Crafting your own opportunities

Alex Rohrbach, MBA 23, came to Haas after several years working as a consultant at McKinsey and at an on-demand staffing startup. 

portrait of a man in a blue shirt
Alex Rohrbach, MBA 23, is at Thomvest Ventures.

He discovered that both experiences were applicable in VC. “Very quickly, I could add value to busy VCs who needed extra help,” he said. By doing projects with multiple VC firms during the school year in his free time, Rohrbach got exposure to various funds and VCs, helping him learn how they think and structure deals. 

“Many MBAs don’t realize that they have a lot of skills they can apply on day one with a VC firm,” Rohrbach said. “Aspiring VCs can develop a thesis about an industry, source companies on campus, and help organize events. If you figure out what you’re good at, you can craft your own opportunities.”

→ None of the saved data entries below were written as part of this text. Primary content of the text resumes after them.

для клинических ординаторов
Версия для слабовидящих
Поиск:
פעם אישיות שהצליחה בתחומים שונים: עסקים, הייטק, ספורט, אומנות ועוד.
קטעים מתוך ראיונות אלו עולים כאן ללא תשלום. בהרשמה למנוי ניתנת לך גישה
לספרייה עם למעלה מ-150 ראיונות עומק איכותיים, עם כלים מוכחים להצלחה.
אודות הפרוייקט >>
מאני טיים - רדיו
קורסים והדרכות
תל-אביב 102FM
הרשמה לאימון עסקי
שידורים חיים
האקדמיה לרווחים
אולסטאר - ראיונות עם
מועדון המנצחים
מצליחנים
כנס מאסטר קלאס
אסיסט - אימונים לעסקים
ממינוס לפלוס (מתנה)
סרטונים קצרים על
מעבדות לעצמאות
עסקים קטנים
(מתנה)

Rohrbach graduated with a job at Thomvest Ventures, a 25-year-old San Francisco fund. He spent his summer internship with Thomvest but says it was never a direct path to full-time employment. 

“Each fellowship and internship was a stepping stone, but I didn’t know exactly where I would end up,” he said. In his first year at Haas, he got a fellowship at Pear VC, an early-stage venture firm. He also received a Haas Entrepreneurial Finance Fellowship, providing a $5,000 cash award and mentorship with a Haas alum. “Even more valuable than the money was the access to a mentor – in my case, Andrew Krowne at Dolby Family Ventures,” Rohrbach said. 

Rohrbach also consulted during his first year with Union Labs, a VC firm that past Haasies worked for. 

“I started to build a portfolio of work so that by the time I was interviewing for summer internships, I had a lot I could talk about,” he said. 

Rindfuss and others at Haas hope the number of students pursuing venture capital will only continue to grow as Haasies find homes at more VC firms and bring their experience and advice to future students. 

“As more of our graduates succeed in venture capital, we are developing a stronger pool of alumni that will support our students,” Rindfuss said. “It’s an exciting time.”